# [Aim of the exercise]
Which lines in the records contain the word "persone"? Copy out each of them.

Stored data entries:
□ □ □

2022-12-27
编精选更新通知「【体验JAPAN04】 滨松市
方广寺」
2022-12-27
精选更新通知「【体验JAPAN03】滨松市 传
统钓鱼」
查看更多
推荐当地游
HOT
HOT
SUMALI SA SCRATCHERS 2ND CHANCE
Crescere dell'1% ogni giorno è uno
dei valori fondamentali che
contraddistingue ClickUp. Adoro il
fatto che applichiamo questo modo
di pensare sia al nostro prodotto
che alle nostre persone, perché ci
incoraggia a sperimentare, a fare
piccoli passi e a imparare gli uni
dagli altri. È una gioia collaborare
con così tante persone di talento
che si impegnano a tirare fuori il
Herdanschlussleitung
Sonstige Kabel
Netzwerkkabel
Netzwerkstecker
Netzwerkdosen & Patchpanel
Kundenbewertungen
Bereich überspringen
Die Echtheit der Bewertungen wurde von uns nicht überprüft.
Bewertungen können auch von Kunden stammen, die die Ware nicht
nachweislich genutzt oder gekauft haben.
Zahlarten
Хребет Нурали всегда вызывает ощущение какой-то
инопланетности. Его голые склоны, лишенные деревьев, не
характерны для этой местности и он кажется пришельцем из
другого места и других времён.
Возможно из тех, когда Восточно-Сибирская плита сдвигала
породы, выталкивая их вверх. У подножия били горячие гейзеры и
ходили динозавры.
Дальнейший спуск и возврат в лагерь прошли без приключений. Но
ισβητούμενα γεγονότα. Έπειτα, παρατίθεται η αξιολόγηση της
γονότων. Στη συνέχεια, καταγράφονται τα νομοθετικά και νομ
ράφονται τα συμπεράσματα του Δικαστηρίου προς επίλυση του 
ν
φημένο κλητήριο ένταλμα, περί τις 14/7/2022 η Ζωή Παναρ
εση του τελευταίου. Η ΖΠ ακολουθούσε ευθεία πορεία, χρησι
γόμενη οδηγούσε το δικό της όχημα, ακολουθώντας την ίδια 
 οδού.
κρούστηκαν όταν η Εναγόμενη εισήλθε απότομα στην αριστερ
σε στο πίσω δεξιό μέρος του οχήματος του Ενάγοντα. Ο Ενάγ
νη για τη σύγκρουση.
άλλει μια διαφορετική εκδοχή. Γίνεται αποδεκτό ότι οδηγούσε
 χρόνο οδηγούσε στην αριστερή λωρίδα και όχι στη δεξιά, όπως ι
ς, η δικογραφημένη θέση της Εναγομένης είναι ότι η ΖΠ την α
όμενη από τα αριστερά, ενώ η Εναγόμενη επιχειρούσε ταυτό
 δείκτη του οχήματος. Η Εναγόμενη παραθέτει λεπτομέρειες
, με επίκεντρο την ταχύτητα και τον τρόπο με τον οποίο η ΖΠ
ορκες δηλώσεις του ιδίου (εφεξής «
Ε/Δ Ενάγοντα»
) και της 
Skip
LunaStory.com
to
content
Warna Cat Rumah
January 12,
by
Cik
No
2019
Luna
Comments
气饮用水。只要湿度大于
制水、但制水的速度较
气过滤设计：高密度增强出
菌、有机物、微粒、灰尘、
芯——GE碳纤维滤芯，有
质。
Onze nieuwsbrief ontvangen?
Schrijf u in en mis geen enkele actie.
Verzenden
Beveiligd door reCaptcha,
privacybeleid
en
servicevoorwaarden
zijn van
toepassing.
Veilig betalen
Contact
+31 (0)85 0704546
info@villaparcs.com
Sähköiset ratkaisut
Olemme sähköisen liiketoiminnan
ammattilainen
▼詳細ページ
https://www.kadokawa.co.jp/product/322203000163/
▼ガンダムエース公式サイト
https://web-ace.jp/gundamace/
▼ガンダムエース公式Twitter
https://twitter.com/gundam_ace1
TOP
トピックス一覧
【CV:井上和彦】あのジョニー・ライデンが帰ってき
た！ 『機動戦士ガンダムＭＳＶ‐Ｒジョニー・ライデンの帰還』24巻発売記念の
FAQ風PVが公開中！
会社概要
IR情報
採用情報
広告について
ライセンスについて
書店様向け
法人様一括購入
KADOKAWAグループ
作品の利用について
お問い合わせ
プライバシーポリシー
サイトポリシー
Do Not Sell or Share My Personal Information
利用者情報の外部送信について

□ □ □

# [Exercise solution]
che alle nostre persone, perché ci
con così tante persone di talento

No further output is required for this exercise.